* START Excerpt provided *
Re: Using TEMP columns when the object is already in memory
[prev]
[thread]
[next]
[Date index for 2004/05/12]
--On Wednesday, May 12, 2004 3:37 PM -0400 Perrin Harkins <perrin@xxxx.xxx>
wrote:
> On Wed, 2004-05-12 at 14:36, Charles Bailey wrote:
>> There's also the larger question of why someone's calling _init() when
>> the object already exists.
>
> No one calls _init() directly, but if you do a search() or retrieve() or
> anything else that returns CDBI objects it will call _init() internally
> for each one. That's why I put the single instance code there, at Tim
> Bunce's suggestion.
Right -- I'm sorry; I was thinking of _create, rather than _init. Now I've
been straightened out, I'd recommend the inverse of your patch's behavior
with new data, though I don't see a good general solution. I'm considering
these cases:
- If the data passed to _init matches that in the cached object, not
overwriting data in the object is always correct, so I'll only consider
cases below where the data passed to _init is different from that
in the cached object.
- Arrival at _init through _create: Since the cached object already
exists, creating an identical object is an error (since CDBI requires
nonduplicated keys). Options include throwing an exception (though it'd
be relatively expensive to ascertain that there was in fact a difference
between the cache and the current call, and that the call came through
_create()), treating it as an implicit find_or_create() (i.e. not over-
writing the cached data), or treating it as an implicit update (i.e.
* END Excerpt provided *
■ **To-do list**:
1. Answer these questions about the message:
(a) What internally calls _init() for each object it returns?
(b) At whose suggestion was the single instance code put in _init()?
(c) Which method does the reply say its writer had been thinking of instead of _init?
2. Rewrite the stretch of the message from "Right -- I'm" through "the cached object.", putting "stored object" wherever "cached object" appears.
* START Extracted records *
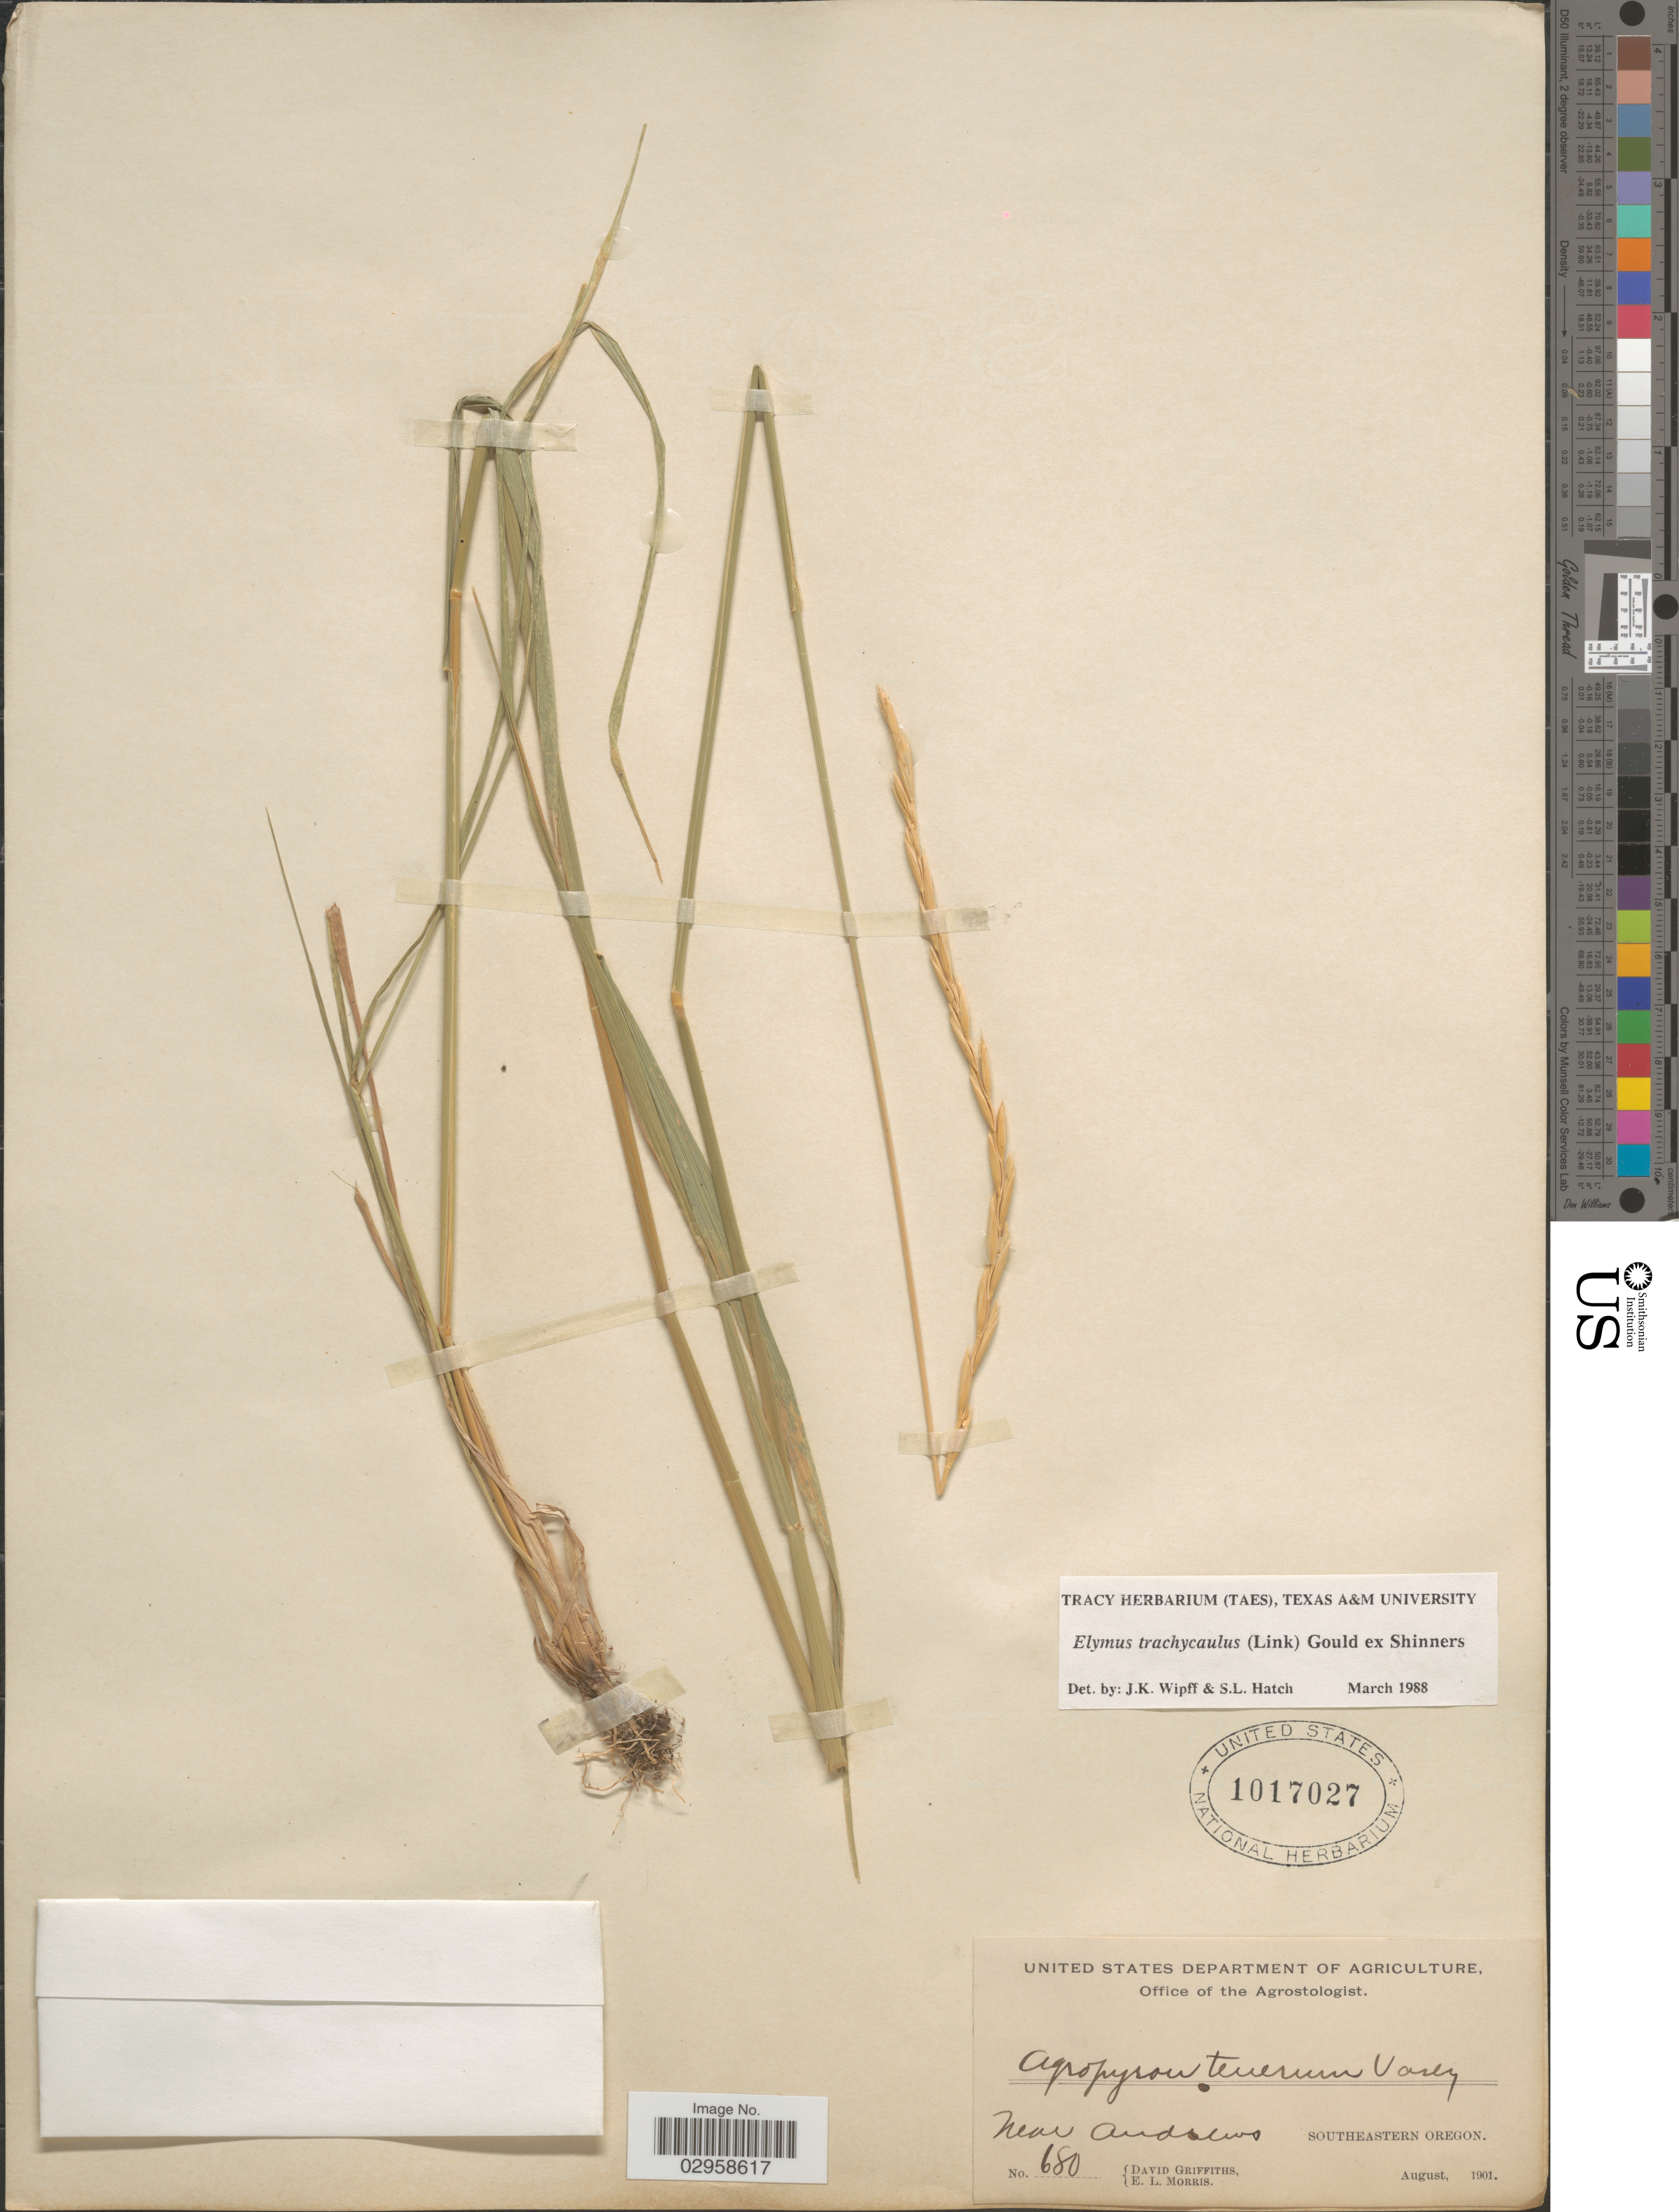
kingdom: Plantae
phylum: Tracheophyta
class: Liliopsida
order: Poales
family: Poaceae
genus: Elymus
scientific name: Elymus trachycaulus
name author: (Link) Gould ex Shinners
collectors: D. Griffiths & E. Morris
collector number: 680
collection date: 1901-08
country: United States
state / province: Oregon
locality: Near Andrews. Southeastern Oregon.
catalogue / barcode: US 1017027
* END Extracted records *
■ **Response list**:
1.
(a) A search(), a retrieve(), or anything else that returns CDBI objects.
(b) Tim Bunce's.
(c) _create.

2.
Right -- I'm sorry; I was thinking of _create, rather than _init. Now I've
been straightened out, I'd recommend the inverse of your patch's behavior
with new data, though I don't see a good general solution. I'm considering
these cases:
- If the data passed to _init matches that in the stored object, not
overwriting data in the object is always correct, so I'll only consider
cases below where the data passed to _init is different from that
in the stored object.